Material erkunden:
1. Können Sie aus der Rede zur Wählbarkeit am Zweitwohnsitz den Abschnitt wortgetreu abschreiben, der mit den Worten „Erste Lesung des“ einsetzt und mit „Reiter das Wort.“ schließt?
2. Würden Sie nur die Zeilen der Daten, von der Zeile mit „Which series has the widest spread of values?“ bis einschließlich der letzten Zeile, als nummerierte Liste neu schreiben und dabei Leerzeilen und Bilder weglassen?

Vorliegender Text:
......
Wir kommen nun zu Tagesordnungspunkt 7:

Erste Lesung des von der CDU-Landtagsfraktion eingebrachten Gesetzes zur Einführung einer Wählbarkeit am Zweitwohnsitz bei Kommunalwahlen (Druck- sache 17/900)

Zur Begründung erteile ich Herrn Abgeordneten Jonas Reiter das Wort.

Sehr geehrte Frau Präsidentin! Liebe Kolleginnen und Kollegen! Heute legt die CDU-Fraktion einen Gesetzentwurf zur Einführung einer Wählbarkeit am Zweitwohnsitz bei Kommunalwahlen vor, und das im vollen Bewusstsein, dass er für die Kommunalwahl am 9. Juni erst einmal keine direkten Auswirkungen hat, denn die Listen sind natürlich alle aufgestellt und die Wahlausschüsse haben getagt. Ich werde allerdings gleich erläutern, warum heute trotzdem ein guter Tag ist, um darüber zu diskutieren und eine entsprechende Initiative zu starten.

Ich will aber vorab kurz darauf eingehen, um was es uns bei diesem Vorschlag eigentlich geht. Mit einer Wählbarkeit am Zweitwohnsitz können neue Personengruppen für ein kommunales Mandat angesprochen werden. Aktuell - das ist hier bekannt - kann man nur am Erstwohnsitz in der jeweiligen Kommune für ein kommunales Mandat kandidieren. Wenn ich mir meine Generation im Nordsaarland anschaue, erkenne ich, dass es einige junge Menschen gibt, die ihre Heimatkommunen nach Abschluss der Schule verlassen und in Städte ziehen, in denen sie beispielsweise eine Ausbildung machen oder studieren.
......
Daten:
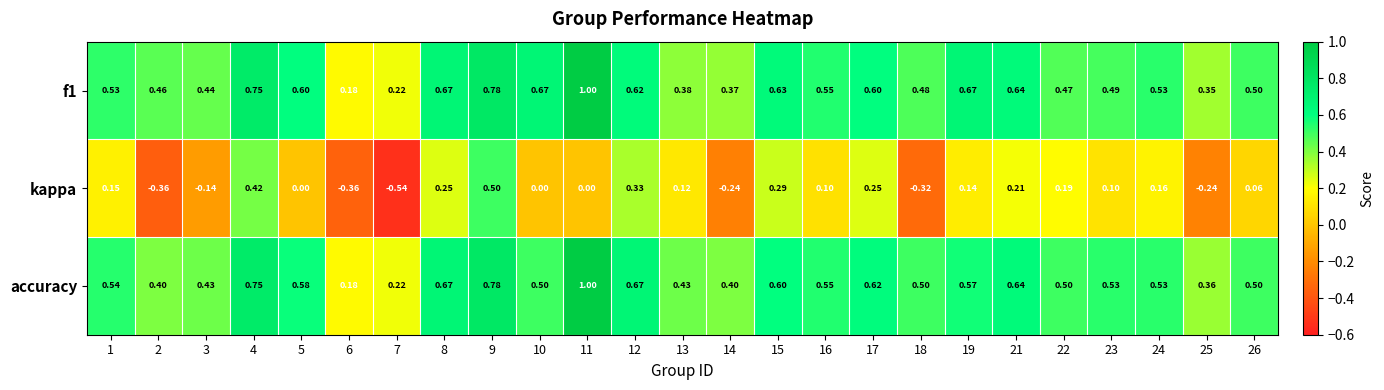

Between 24 and 25, which series saw the biggest shift?

kappa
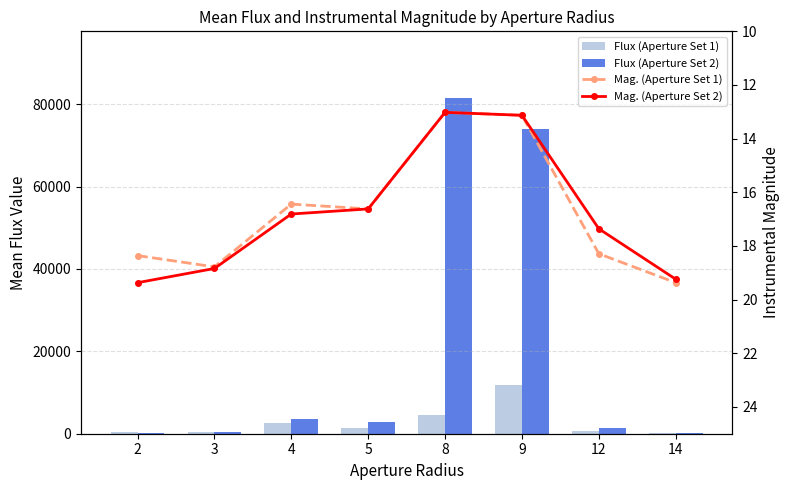

Where is Flux (Aperture Set 1) nearest to the value 6061?

8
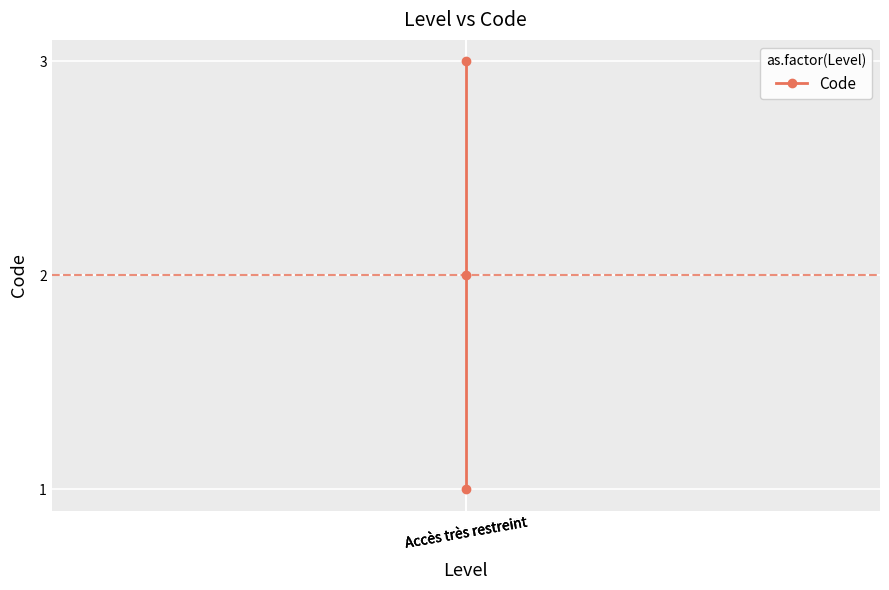

What is the value of the 1st point from the left?

1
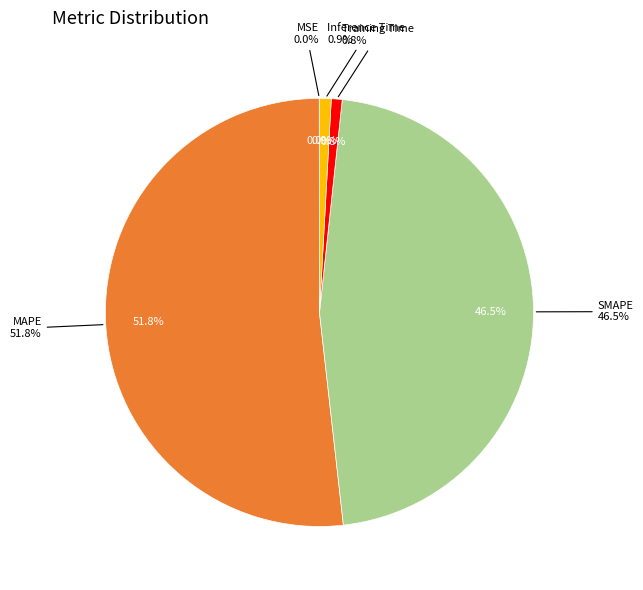

Between SMAPE and Inference Time, which is larger?

SMAPE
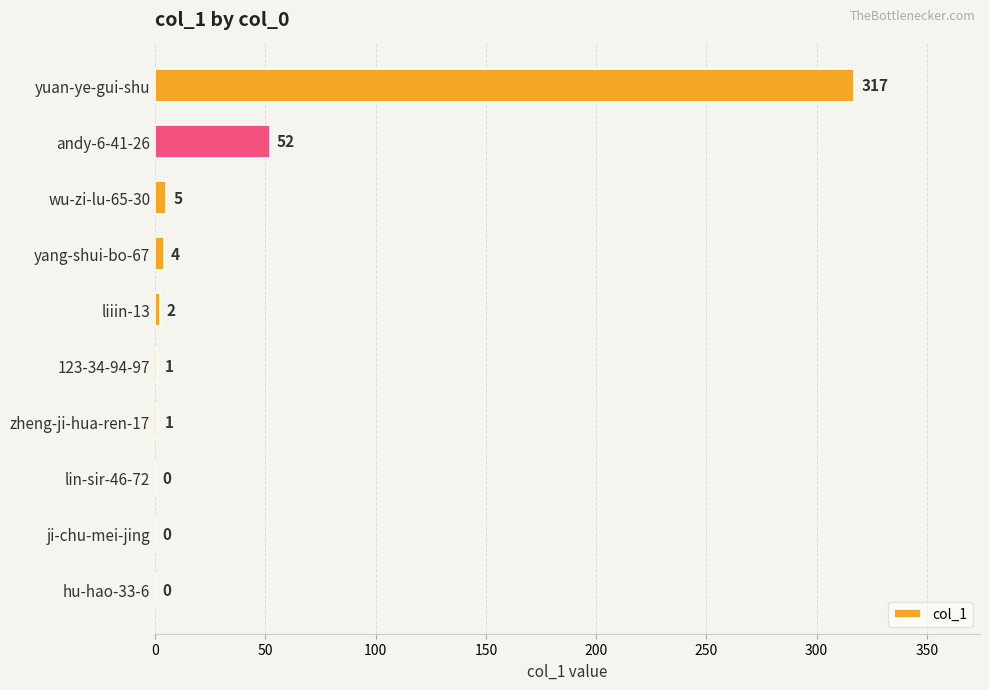

Is it true that the value at yuan-ye-gui-shu is 317?

True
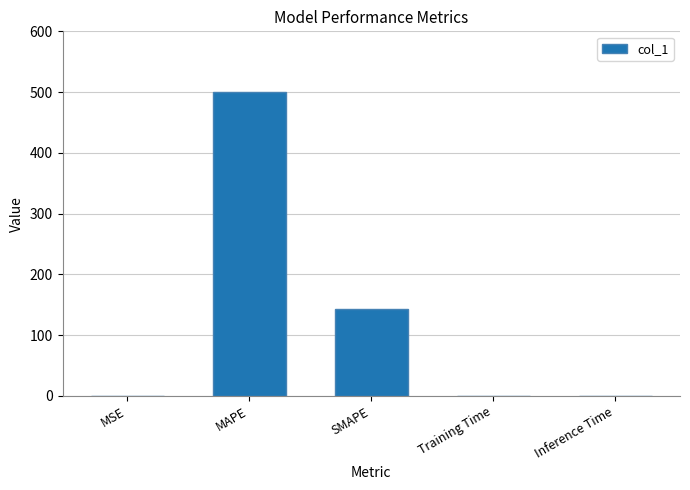

Is it true that the value at SMAPE is 251.0?

False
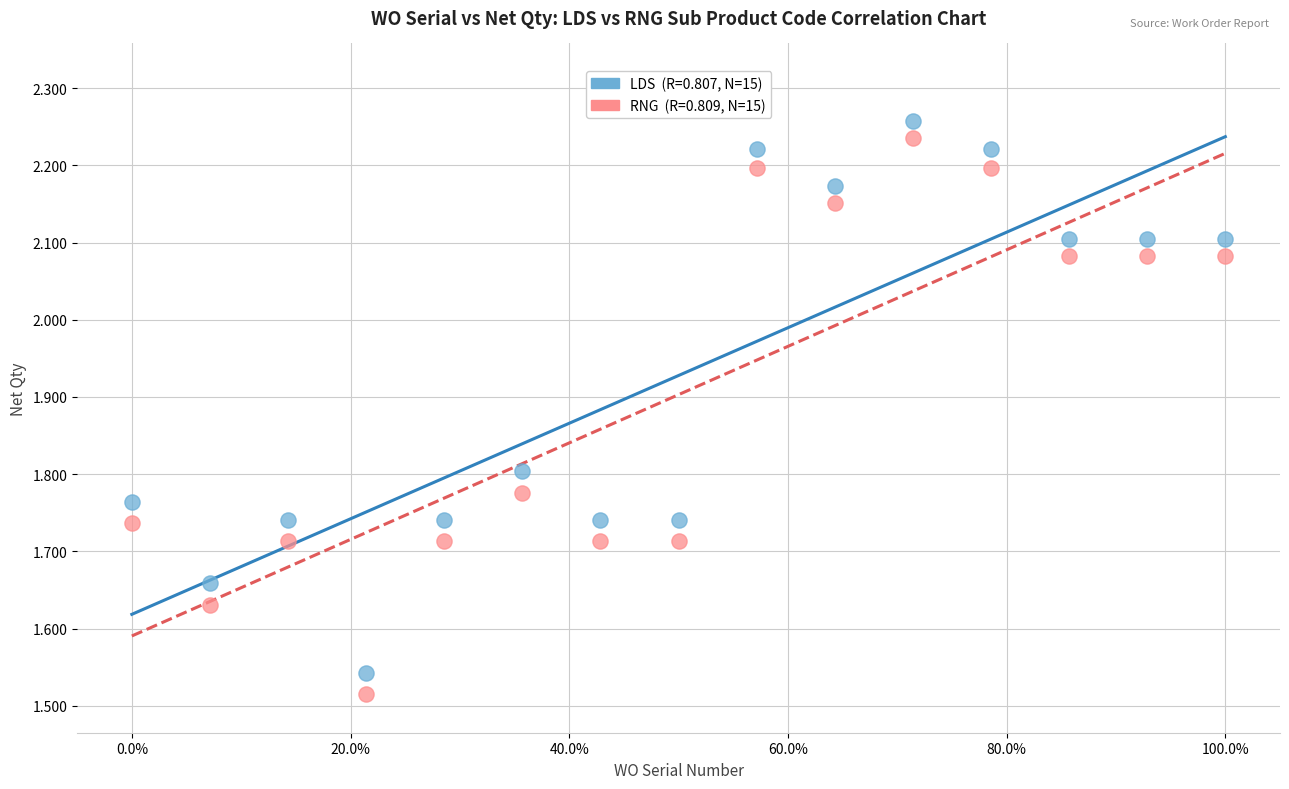

Across all data points, what is the range of Y values (max minus min)?

0.7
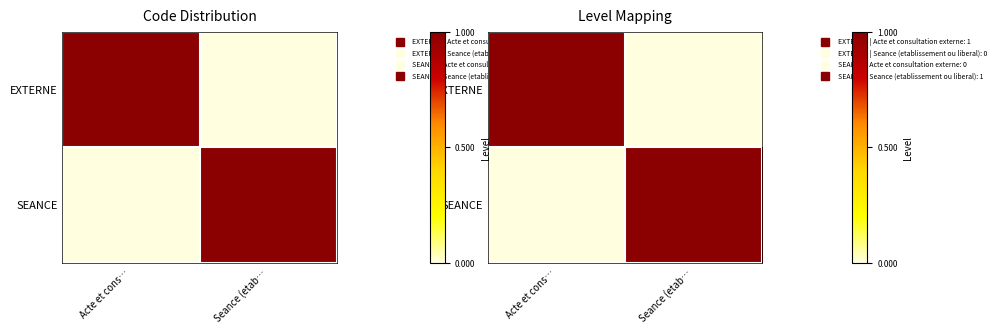

Which series has the widest spread of values?

EXTERNE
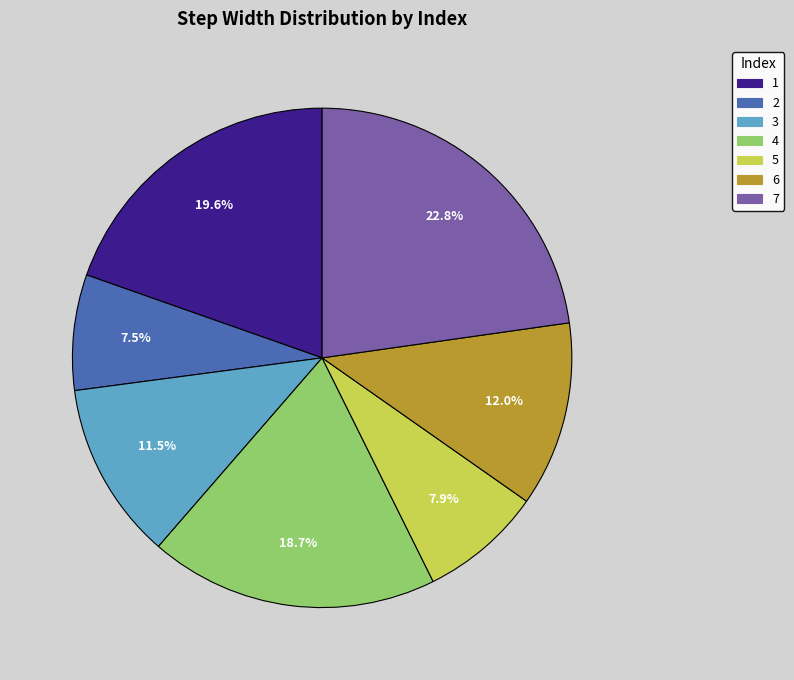

Do 4 and 6 together represent more than half of the pie?

No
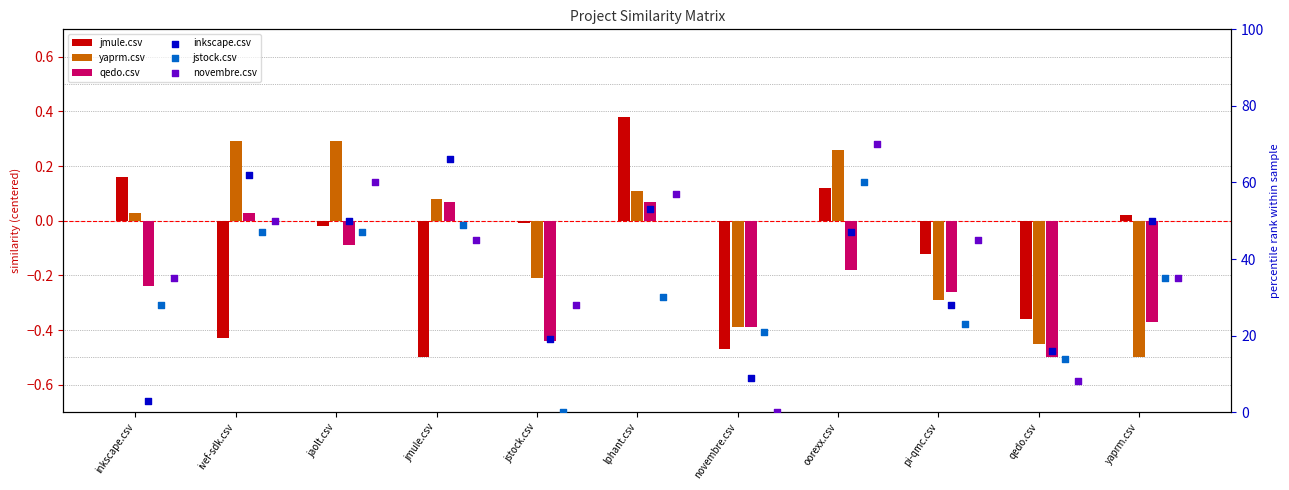

Which series contains the highest Y value?

novembre.csv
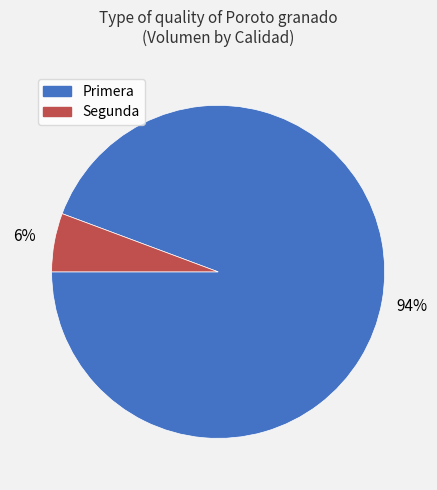

Do Segunda and Primera together represent more than half of the pie?

Yes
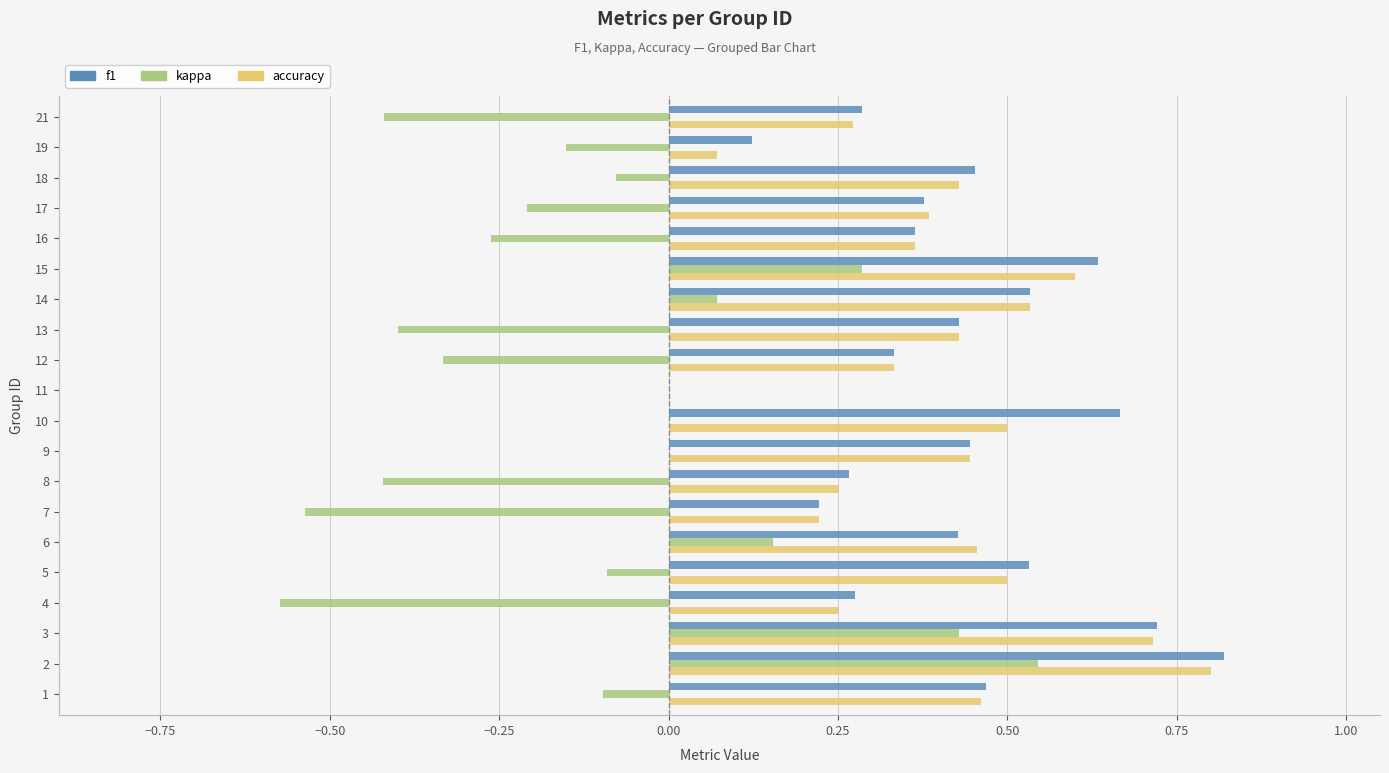

Where is accuracy nearest to the value 0?

11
......
Antwortteil:
1.
Erste Lesung des von der CDU-Landtagsfraktion eingebrachten Gesetzes zur Einführung einer Wählbarkeit am Zweitwohnsitz bei Kommunalwahlen (Druck- sache 17/900)

Zur Begründung erteile ich Herrn Abgeordneten Jonas Reiter das Wort.

2.
1. Which series has the widest spread of values?
2. EXTERNE
3. Do 4 and 6 together represent more than half of the pie?
4. No
5. Which series contains the highest Y value?
6. novembre.csv
7. Do Segunda and Primera together represent more than half of the pie?
8. Yes
9. Where is accuracy nearest to the value 0?
10. 11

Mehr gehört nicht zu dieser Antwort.